Provided information –
------------------------------------------------------------------------
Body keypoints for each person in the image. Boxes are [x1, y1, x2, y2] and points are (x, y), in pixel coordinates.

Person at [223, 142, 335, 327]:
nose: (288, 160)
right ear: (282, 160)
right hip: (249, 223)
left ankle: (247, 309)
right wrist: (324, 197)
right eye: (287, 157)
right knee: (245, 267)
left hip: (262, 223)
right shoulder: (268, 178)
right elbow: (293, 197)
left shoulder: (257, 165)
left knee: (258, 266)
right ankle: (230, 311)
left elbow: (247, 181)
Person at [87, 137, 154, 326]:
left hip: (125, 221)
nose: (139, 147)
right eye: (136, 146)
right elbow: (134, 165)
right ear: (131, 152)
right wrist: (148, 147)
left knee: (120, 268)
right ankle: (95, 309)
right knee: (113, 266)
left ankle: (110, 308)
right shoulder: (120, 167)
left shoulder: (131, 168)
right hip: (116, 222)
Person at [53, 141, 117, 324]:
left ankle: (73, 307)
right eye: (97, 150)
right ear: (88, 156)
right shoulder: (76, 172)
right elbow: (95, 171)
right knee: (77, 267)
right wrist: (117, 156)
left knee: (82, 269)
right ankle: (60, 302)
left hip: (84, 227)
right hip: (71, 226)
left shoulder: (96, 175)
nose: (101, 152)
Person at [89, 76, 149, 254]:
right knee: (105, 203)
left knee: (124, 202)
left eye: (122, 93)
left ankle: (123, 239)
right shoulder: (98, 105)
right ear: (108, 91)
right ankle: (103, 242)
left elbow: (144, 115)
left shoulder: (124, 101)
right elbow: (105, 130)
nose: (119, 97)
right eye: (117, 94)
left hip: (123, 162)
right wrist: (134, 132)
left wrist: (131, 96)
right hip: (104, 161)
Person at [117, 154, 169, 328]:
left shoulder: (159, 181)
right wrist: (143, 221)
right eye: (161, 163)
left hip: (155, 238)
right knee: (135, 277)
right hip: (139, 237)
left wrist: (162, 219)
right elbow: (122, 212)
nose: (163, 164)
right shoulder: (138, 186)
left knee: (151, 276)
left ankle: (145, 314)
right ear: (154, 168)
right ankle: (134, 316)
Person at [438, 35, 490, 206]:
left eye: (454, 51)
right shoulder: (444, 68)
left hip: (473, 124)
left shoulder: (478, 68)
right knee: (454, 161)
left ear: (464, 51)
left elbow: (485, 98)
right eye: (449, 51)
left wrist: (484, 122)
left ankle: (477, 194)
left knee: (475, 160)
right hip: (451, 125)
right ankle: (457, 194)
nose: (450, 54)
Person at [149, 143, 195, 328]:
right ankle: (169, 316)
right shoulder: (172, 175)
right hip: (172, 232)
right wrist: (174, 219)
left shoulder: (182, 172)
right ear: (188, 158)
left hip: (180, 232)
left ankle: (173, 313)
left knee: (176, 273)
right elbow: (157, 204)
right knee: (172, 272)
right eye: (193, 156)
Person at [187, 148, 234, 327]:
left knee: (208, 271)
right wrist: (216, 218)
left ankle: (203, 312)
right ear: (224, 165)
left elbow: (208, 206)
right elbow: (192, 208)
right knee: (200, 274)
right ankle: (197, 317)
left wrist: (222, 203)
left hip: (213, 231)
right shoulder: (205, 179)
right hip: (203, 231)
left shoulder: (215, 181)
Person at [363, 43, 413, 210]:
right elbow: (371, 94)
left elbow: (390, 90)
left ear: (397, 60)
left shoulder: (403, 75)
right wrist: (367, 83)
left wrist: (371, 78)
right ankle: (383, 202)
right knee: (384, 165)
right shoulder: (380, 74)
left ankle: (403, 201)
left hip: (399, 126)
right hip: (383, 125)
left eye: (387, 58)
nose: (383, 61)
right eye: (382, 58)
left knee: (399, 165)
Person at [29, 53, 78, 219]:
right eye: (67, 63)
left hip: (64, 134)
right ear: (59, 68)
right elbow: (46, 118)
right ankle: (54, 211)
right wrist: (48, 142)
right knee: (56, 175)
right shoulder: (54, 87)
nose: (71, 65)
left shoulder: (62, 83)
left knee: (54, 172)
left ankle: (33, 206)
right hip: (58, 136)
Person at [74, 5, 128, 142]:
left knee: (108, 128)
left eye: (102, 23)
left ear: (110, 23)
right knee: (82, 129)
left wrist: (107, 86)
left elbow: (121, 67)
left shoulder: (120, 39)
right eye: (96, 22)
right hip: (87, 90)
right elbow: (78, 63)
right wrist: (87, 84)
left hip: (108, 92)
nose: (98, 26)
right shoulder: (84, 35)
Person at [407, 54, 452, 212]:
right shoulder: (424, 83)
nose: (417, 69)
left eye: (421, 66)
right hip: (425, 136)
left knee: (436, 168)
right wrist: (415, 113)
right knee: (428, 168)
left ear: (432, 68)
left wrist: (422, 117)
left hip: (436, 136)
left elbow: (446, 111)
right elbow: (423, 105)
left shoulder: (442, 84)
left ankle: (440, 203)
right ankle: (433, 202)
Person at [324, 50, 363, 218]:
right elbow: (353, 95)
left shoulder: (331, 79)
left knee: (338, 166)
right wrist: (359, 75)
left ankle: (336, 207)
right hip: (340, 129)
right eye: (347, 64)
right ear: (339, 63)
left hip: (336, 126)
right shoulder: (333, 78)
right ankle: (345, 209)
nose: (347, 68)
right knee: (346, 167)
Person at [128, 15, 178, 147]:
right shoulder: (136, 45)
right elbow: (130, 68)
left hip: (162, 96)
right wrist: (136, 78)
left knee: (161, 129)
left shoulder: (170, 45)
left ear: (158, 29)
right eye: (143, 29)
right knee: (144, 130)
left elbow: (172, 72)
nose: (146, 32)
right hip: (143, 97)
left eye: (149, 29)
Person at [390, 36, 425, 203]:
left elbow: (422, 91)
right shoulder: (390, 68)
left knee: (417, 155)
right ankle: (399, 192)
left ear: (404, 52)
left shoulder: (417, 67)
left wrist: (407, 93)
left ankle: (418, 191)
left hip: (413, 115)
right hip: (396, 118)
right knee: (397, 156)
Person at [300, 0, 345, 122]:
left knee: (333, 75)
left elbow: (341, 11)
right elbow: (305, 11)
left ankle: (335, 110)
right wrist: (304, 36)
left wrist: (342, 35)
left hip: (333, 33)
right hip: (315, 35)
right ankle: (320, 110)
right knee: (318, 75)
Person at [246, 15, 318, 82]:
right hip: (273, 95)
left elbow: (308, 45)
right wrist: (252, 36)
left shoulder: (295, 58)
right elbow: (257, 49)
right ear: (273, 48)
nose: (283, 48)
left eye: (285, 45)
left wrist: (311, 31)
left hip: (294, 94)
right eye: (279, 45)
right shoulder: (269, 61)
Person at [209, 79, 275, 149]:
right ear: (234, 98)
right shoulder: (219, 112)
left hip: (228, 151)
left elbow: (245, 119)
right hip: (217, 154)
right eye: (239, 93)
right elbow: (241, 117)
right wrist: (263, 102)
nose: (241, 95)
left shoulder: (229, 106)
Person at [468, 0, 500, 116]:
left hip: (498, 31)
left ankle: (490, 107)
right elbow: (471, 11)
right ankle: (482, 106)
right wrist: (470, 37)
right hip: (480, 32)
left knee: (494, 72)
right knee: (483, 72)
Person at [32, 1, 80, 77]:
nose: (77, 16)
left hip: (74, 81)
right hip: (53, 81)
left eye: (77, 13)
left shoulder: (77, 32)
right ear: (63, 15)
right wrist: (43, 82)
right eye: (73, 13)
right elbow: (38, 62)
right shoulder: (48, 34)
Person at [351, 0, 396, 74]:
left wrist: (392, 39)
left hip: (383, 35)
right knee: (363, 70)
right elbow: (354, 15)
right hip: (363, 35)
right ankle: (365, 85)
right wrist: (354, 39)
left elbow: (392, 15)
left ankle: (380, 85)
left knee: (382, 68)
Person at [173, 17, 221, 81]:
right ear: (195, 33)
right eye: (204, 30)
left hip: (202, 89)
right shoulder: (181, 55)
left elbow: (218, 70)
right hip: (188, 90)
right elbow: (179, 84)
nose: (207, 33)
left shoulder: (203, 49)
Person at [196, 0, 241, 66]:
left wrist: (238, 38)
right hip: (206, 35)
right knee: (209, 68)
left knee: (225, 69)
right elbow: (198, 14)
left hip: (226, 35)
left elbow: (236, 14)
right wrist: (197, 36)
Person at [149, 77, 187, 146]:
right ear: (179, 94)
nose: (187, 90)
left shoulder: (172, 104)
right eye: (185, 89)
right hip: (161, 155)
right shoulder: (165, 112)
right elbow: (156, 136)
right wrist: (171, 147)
------------------------------------------------------------------------
Required work –
Look above for the line with "left elbow: (485, 98)" and the line with "left ankle: (440, 203)". Retype those two lines and every line between them exactly, adding nothing.

Answer to this problem –
left elbow: (485, 98)
right eye: (449, 51)
left wrist: (484, 122)
left ankle: (477, 194)
left knee: (475, 160)
right hip: (451, 125)
right ankle: (457, 194)
nose: (450, 54)
Person at [149, 143, 195, 328]:
right ankle: (169, 316)
right shoulder: (172, 175)
right hip: (172, 232)
right wrist: (174, 219)
left shoulder: (182, 172)
right ear: (188, 158)
left hip: (180, 232)
left ankle: (173, 313)
left knee: (176, 273)
right elbow: (157, 204)
right knee: (172, 272)
right eye: (193, 156)
Person at [187, 148, 234, 327]:
left knee: (208, 271)
right wrist: (216, 218)
left ankle: (203, 312)
right ear: (224, 165)
left elbow: (208, 206)
right elbow: (192, 208)
right knee: (200, 274)
right ankle: (197, 317)
left wrist: (222, 203)
left hip: (213, 231)
right shoulder: (205, 179)
right hip: (203, 231)
left shoulder: (215, 181)
Person at [363, 43, 413, 210]:
right elbow: (371, 94)
left elbow: (390, 90)
left ear: (397, 60)
left shoulder: (403, 75)
right wrist: (367, 83)
left wrist: (371, 78)
right ankle: (383, 202)
right knee: (384, 165)
right shoulder: (380, 74)
left ankle: (403, 201)
left hip: (399, 126)
right hip: (383, 125)
left eye: (387, 58)
nose: (383, 61)
right eye: (382, 58)
left knee: (399, 165)
Person at [29, 53, 78, 219]:
right eye: (67, 63)
left hip: (64, 134)
right ear: (59, 68)
right elbow: (46, 118)
right ankle: (54, 211)
right wrist: (48, 142)
right knee: (56, 175)
right shoulder: (54, 87)
nose: (71, 65)
left shoulder: (62, 83)
left knee: (54, 172)
left ankle: (33, 206)
right hip: (58, 136)
Person at [74, 5, 128, 142]:
left knee: (108, 128)
left eye: (102, 23)
left ear: (110, 23)
right knee: (82, 129)
left wrist: (107, 86)
left elbow: (121, 67)
left shoulder: (120, 39)
right eye: (96, 22)
right hip: (87, 90)
right elbow: (78, 63)
right wrist: (87, 84)
left hip: (108, 92)
nose: (98, 26)
right shoulder: (84, 35)
Person at [407, 54, 452, 212]:
right shoulder: (424, 83)
nose: (417, 69)
left eye: (421, 66)
right hip: (425, 136)
left knee: (436, 168)
right wrist: (415, 113)
right knee: (428, 168)
left ear: (432, 68)
left wrist: (422, 117)
left hip: (436, 136)
left elbow: (446, 111)
right elbow: (423, 105)
left shoulder: (442, 84)
left ankle: (440, 203)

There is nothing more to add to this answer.